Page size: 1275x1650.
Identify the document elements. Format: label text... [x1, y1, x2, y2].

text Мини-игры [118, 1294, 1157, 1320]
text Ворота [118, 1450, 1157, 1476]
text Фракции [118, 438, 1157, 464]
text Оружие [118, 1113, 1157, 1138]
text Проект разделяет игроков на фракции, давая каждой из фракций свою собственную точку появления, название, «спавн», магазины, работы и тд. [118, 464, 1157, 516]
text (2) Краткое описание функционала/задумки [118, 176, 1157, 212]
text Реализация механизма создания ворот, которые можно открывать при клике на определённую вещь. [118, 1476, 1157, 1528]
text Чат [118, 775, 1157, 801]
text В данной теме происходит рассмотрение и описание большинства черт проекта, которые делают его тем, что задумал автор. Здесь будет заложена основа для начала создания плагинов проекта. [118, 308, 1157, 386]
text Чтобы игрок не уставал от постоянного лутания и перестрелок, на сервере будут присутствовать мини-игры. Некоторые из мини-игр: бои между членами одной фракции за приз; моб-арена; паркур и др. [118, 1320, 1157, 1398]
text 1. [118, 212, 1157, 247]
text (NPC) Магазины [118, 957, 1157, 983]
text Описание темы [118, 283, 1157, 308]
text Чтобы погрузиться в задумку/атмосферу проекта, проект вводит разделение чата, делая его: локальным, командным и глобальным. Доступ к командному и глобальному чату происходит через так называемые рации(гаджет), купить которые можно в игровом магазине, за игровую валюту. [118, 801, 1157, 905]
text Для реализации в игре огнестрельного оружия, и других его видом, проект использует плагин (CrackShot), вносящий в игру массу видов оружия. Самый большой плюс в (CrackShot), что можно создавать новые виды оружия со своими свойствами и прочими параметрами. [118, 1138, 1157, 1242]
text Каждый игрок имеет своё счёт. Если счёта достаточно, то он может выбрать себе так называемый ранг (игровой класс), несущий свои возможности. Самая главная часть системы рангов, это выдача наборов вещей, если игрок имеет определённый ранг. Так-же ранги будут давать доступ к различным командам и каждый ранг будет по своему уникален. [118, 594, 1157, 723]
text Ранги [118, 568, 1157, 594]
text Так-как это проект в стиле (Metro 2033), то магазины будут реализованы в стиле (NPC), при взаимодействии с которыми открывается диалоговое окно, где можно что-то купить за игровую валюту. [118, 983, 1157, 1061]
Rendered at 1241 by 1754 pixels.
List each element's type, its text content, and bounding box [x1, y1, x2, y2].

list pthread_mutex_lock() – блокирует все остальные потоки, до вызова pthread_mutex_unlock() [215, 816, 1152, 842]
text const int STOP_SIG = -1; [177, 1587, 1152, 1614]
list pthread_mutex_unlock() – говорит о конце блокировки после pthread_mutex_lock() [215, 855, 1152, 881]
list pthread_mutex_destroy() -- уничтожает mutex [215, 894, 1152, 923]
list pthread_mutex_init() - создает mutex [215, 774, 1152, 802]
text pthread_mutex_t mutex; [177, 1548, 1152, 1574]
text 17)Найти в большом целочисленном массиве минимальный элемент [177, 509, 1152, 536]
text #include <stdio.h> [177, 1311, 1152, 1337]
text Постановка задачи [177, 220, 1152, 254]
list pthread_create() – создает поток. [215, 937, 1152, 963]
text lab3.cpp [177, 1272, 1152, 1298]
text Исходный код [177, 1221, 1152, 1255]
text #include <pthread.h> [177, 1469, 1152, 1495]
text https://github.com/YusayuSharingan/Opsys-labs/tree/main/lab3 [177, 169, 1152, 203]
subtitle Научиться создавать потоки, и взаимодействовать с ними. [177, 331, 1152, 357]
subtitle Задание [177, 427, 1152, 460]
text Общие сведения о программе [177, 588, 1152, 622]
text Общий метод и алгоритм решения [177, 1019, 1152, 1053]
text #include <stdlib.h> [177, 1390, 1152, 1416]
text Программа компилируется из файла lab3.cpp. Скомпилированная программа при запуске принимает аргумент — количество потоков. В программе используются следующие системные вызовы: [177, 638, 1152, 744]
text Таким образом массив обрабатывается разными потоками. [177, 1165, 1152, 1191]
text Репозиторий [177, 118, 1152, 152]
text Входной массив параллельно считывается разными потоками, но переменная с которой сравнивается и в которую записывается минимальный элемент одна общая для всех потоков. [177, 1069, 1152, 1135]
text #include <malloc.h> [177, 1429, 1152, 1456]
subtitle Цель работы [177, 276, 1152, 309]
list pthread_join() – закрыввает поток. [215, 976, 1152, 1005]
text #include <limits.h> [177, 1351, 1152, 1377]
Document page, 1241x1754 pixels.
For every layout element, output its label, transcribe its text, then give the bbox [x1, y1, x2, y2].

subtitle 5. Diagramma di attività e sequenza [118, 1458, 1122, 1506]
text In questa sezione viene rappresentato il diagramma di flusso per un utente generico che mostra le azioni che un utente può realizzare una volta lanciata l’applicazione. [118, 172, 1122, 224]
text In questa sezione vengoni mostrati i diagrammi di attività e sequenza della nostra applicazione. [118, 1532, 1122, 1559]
######
- **Short exercise**:
Copy out every one of the entries above word for word, leaving nothing out and changing nothing.

- **Final result**:
Page size: 1275x1650.
Identify the document elements. Format: label text... [x1, y1, x2, y2].

text Мини-игры [118, 1294, 1157, 1320]
text Ворота [118, 1450, 1157, 1476]
text Фракции [118, 438, 1157, 464]
text Оружие [118, 1113, 1157, 1138]
text Проект разделяет игроков на фракции, давая каждой из фракций свою собственную точку появления, название, «спавн», магазины, работы и тд. [118, 464, 1157, 516]
text (2) Краткое описание функционала/задумки [118, 176, 1157, 212]
text Реализация механизма создания ворот, которые можно открывать при клике на определённую вещь. [118, 1476, 1157, 1528]
text Чат [118, 775, 1157, 801]
text В данной теме происходит рассмотрение и описание большинства черт проекта, которые делают его тем, что задумал автор. Здесь будет заложена основа для начала создания плагинов проекта. [118, 308, 1157, 386]
text Чтобы игрок не уставал от постоянного лутания и перестрелок, на сервере будут присутствовать мини-игры. Некоторые из мини-игр: бои между членами одной фракции за приз; моб-арена; паркур и др. [118, 1320, 1157, 1398]
text 1. [118, 212, 1157, 247]
text (NPC) Магазины [118, 957, 1157, 983]
text Описание темы [118, 283, 1157, 308]
text Чтобы погрузиться в задумку/атмосферу проекта, проект вводит разделение чата, делая его: локальным, командным и глобальным. Доступ к командному и глобальному чату происходит через так называемые рации(гаджет), купить которые можно в игровом магазине, за игровую валюту. [118, 801, 1157, 905]
text Для реализации в игре огнестрельного оружия, и других его видом, проект использует плагин (CrackShot), вносящий в игру массу видов оружия. Самый большой плюс в (CrackShot), что можно создавать новые виды оружия со своими свойствами и прочими параметрами. [118, 1138, 1157, 1242]
text Каждый игрок имеет своё счёт. Если счёта достаточно, то он может выбрать себе так называемый ранг (игровой класс), несущий свои возможности. Самая главная часть системы рангов, это выдача наборов вещей, если игрок имеет определённый ранг. Так-же ранги будут давать доступ к различным командам и каждый ранг будет по своему уникален. [118, 594, 1157, 723]
text Ранги [118, 568, 1157, 594]
text Так-как это проект в стиле (Metro 2033), то магазины будут реализованы в стиле (NPC), при взаимодействии с которыми открывается диалоговое окно, где можно что-то купить за игровую валюту. [118, 983, 1157, 1061]
Rendered at 1241 by 1754 pixels.
List each element's type, its text content, and bounding box [x1, y1, x2, y2].

list pthread_mutex_lock() – блокирует все остальные потоки, до вызова pthread_mutex_unlock() [215, 816, 1152, 842]
text const int STOP_SIG = -1; [177, 1587, 1152, 1614]
list pthread_mutex_unlock() – говорит о конце блокировки после pthread_mutex_lock() [215, 855, 1152, 881]
list pthread_mutex_destroy() -- уничтожает mutex [215, 894, 1152, 923]
list pthread_mutex_init() - создает mutex [215, 774, 1152, 802]
text pthread_mutex_t mutex; [177, 1548, 1152, 1574]
text 17)Найти в большом целочисленном массиве минимальный элемент [177, 509, 1152, 536]
text #include <stdio.h> [177, 1311, 1152, 1337]
text Постановка задачи [177, 220, 1152, 254]
list pthread_create() – создает поток. [215, 937, 1152, 963]
text lab3.cpp [177, 1272, 1152, 1298]
text Исходный код [177, 1221, 1152, 1255]
text #include <pthread.h> [177, 1469, 1152, 1495]
text https://github.com/YusayuSharingan/Opsys-labs/tree/main/lab3 [177, 169, 1152, 203]
subtitle Научиться создавать потоки, и взаимодействовать с ними. [177, 331, 1152, 357]
subtitle Задание [177, 427, 1152, 460]
text Общие сведения о программе [177, 588, 1152, 622]
text Общий метод и алгоритм решения [177, 1019, 1152, 1053]
text #include <stdlib.h> [177, 1390, 1152, 1416]
text Программа компилируется из файла lab3.cpp. Скомпилированная программа при запуске принимает аргумент — количество потоков. В программе используются следующие системные вызовы: [177, 638, 1152, 744]
text Таким образом массив обрабатывается разными потоками. [177, 1165, 1152, 1191]
text Репозиторий [177, 118, 1152, 152]
text Входной массив параллельно считывается разными потоками, но переменная с которой сравнивается и в которую записывается минимальный элемент одна общая для всех потоков. [177, 1069, 1152, 1135]
text #include <malloc.h> [177, 1429, 1152, 1456]
subtitle Цель работы [177, 276, 1152, 309]
list pthread_join() – закрыввает поток. [215, 976, 1152, 1005]
text #include <limits.h> [177, 1351, 1152, 1377]
Document page, 1241x1754 pixels.
For every layout element, output its label, transcribe its text, then give the bbox [x1, y1, x2, y2].

subtitle 5. Diagramma di attività e sequenza [118, 1458, 1122, 1506]
text In questa sezione viene rappresentato il diagramma di flusso per un utente generico che mostra le azioni che un utente può realizzare una volta lanciata l’applicazione. [118, 172, 1122, 224]
text In questa sezione vengoni mostrati i diagrammi di attività e sequenza della nostra applicazione. [118, 1532, 1122, 1559]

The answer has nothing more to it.